Quilombo contemporâneoDito assim, parece besteira. Mas não diverge, no fundo, dos argumentos da antropóloga Maria Bernadete Lopes da Silva, diretora do Departamento de Proteção do Patrimônio Afro-Brasileiro, que a repórter também entrevistou. “Quem entendia que quilombo era um conjunto de escravos fugidos eram os senhores de engenho”, esclareceu a diretora, como se ensinasse a semântica da politicagem. “Hoje, adotamos o conceito de quilombo contemporâneo, um espaço que as comunidades têm para se multiplicar cultural e economicamente”.
Em outras palavras, ao contrário do que proclama o jogo do bicho, aí vale o que não está escrito. Aliás, a titulação de quilombos no Brasil é, em si, um laboratório de informalidade jurídica. O processo de baseia num decreto do presidente da República que, de maneira inconstitucional, regulamentou um artigo da Constituição. A Fundação Palmares é um braço do Ministério da Cultura, para “promover a preservação dos valores culturais, sociais e econômicos decorrentes da influência negra na formação da sociedade brasileira". Mas comanda, em parceria com o Incra, uma revolução fundiária, para distribuir terras públicas que, somadas, transferem a propriedade de um território equivalente ao do estado de São Paulo.
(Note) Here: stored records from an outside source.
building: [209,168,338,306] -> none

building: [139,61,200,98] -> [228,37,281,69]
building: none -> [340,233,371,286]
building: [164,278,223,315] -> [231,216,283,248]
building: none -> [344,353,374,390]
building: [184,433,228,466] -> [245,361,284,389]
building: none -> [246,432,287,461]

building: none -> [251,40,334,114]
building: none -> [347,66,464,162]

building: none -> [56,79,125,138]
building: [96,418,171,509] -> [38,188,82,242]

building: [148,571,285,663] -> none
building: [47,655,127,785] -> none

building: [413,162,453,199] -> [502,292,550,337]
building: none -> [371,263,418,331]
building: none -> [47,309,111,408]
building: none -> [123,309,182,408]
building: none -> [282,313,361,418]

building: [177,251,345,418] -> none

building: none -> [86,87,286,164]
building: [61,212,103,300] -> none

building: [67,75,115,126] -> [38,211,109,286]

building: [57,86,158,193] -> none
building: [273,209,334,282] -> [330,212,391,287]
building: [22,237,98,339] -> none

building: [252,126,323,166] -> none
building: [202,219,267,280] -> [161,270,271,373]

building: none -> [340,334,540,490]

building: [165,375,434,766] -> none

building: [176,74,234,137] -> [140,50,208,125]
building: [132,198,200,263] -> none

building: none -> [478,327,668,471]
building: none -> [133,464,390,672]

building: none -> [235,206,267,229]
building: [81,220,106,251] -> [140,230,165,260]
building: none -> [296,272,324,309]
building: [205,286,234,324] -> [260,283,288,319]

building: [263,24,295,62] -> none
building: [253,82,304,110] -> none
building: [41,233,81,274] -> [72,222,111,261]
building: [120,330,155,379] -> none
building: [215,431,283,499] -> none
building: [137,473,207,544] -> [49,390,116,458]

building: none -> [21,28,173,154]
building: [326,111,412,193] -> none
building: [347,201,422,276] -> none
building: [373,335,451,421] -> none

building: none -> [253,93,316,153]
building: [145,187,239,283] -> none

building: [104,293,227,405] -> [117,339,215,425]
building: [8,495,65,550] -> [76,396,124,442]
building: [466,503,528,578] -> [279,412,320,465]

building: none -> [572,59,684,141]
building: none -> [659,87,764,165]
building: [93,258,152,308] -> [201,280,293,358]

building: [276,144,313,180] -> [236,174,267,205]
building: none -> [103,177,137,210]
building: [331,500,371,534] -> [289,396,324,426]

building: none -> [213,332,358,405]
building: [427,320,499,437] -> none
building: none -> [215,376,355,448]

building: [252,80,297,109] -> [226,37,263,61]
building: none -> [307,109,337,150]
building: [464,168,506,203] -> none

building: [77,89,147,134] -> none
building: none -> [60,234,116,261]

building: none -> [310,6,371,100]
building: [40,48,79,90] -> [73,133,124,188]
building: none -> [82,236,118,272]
Tudo isso lastreado no princípio de que todo brasileiro herda, ao nascer, a dívida dos escravocratas, mesmo que nenhum de seus ancestrais tenha um pé na casa-grande, que ele descenda de imigrantes que chegaram aqui depois da abolição ou mesmo que seja negro, mas não quilombola, com o selo da Palmares. Sem essa carta de crédito social, todo mundo deve ser desapropriado, porque as unidades federais de conservação são patrimônio inalienável de 187,4 milhões de brasileiros, e seis delas já estão na lista de desejos dos quilombolas.
Os moradores do Jaú, como noticiou Andreia Fanzeres, provêm de uma família que migrou de Sergipe para a Amazônia em 1907. Portanto, 19 anos depois da Lei Áurea. Eles vivem aa extração de recursos naturais e, eventualmente, segundo o Ibama, de fornecer peixes ornamentais e tartarugas ameaçadas de extinção ao tráfico de animais silvestres. Seu isolamento, naqueles cafundós da Amazônia, não impediu que eles se miscigenassem, a ponto de só quatro famílias, das 15 que moram hoje no Tambor, serem reconhecidas como negras pelos funcionários do Instituto Chico Mendes. Mas isso não quer dizer nada. Como explicou o líder comunitário Sebastião Almeida, que mora na cidade de Novo Airão e se desdobra entre compromissos políticos em “Brasília, Fortaleza, Bahia, Belém, São Luiz e Santarém”, todo mundo ali tem “descendência da África e Sergipe”. Ah, bom!